*Text passage:*
# Peaceful classical music suggestion/Ludovico Eindaudi



## ClassicalBen

Hi,

Im a beginner in classical music and have been looking for peaceful classical music - I dont have a better description than that unfortunately.
Ive been listening to Divenire of Ludovico Einaudi lately and this is the type of music I would be looking for.

Could you suggest me some pieces/compositors that are similar to this music?

Thanks,
Ben.


----------



## Sonata

I enjoy some Einaudi myself. I don't think Philip Wesley is considered classical, but he's written and played some beautiful solo piano music. So has David Nevue. For more traditional classical, check out Chopin's Nocturnes.


----------



## Taneyev

Try anything by Frederick Delius. More peaceful composer than him, i don't know any.


----------



## ClassicalBen

Thanks guys! Will listen to these tomorrow.
Keep them coming


----------



## halftone

Hello, ClassicalBen,

I am a newbie on this forum and this is my first post. I am unfamiliar with Einaudi's music so I haven't any idea of your musical preferences. I can, however, recommend a piece of music that transports me to another realm; that is the music of Debussy, and in particular an EMI CD entitled "Dreams". Especially immersive is the cut, "La Cathedrale Engloutie" (Sunken Cathedral).
The entire disk is exclusively piano music performed by the fabulous Aldo Ciccolini. Who could ask for more relaxation?


----------



## Sid James

'Holy Minimalism' might be the go for you, ClassicalBen.

*Assigned task 1:* In the forum thread about peaceful classical music, why does halftone say there is no way to tell what ClassicalBen likes? Answer in one to three sentences.
*Assigned task 2:* Reproduce the lines in the first block of rows, starting at the line that contains "You are planning" and stopping after the line that contains "Point (382, 477) is", with both of those lines included.

*Given entries:*
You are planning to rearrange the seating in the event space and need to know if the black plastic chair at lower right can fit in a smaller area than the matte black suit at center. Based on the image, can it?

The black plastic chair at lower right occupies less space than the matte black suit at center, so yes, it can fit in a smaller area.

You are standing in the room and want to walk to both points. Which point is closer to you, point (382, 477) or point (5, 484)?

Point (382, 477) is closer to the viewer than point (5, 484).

==

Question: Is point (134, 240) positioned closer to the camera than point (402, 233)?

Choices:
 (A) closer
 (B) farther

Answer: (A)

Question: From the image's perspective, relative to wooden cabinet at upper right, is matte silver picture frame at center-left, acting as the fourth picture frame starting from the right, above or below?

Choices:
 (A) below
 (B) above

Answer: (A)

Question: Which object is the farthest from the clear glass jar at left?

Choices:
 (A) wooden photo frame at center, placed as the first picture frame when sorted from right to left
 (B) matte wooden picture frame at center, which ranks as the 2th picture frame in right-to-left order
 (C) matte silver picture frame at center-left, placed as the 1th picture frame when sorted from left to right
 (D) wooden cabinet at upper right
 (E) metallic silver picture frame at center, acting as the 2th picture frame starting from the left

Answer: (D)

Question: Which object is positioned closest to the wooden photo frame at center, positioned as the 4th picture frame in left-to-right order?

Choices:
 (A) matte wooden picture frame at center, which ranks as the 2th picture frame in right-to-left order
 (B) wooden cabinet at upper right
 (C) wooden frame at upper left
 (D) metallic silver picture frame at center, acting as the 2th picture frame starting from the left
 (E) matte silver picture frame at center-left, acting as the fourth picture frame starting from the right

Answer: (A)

*Exercise response 1:* halftone is unfamiliar with Einaudi's music. ClassicalBen had described his taste by pointing to Einaudi's Divenire, so halftone has no idea of his musical preferences.

*Exercise response 2:*
You are planning to rearrange the seating in the event space and need to know if the black plastic chair at lower right can fit in a smaller area than the matte black suit at center. Based on the image, can it?

The black plastic chair at lower right occupies less space than the matte black suit at center, so yes, it can fit in a smaller area.

You are standing in the room and want to walk to both points. Which point is closer to you, point (382, 477) or point (5, 484)?

Point (382, 477) is closer to the viewer than point (5, 484).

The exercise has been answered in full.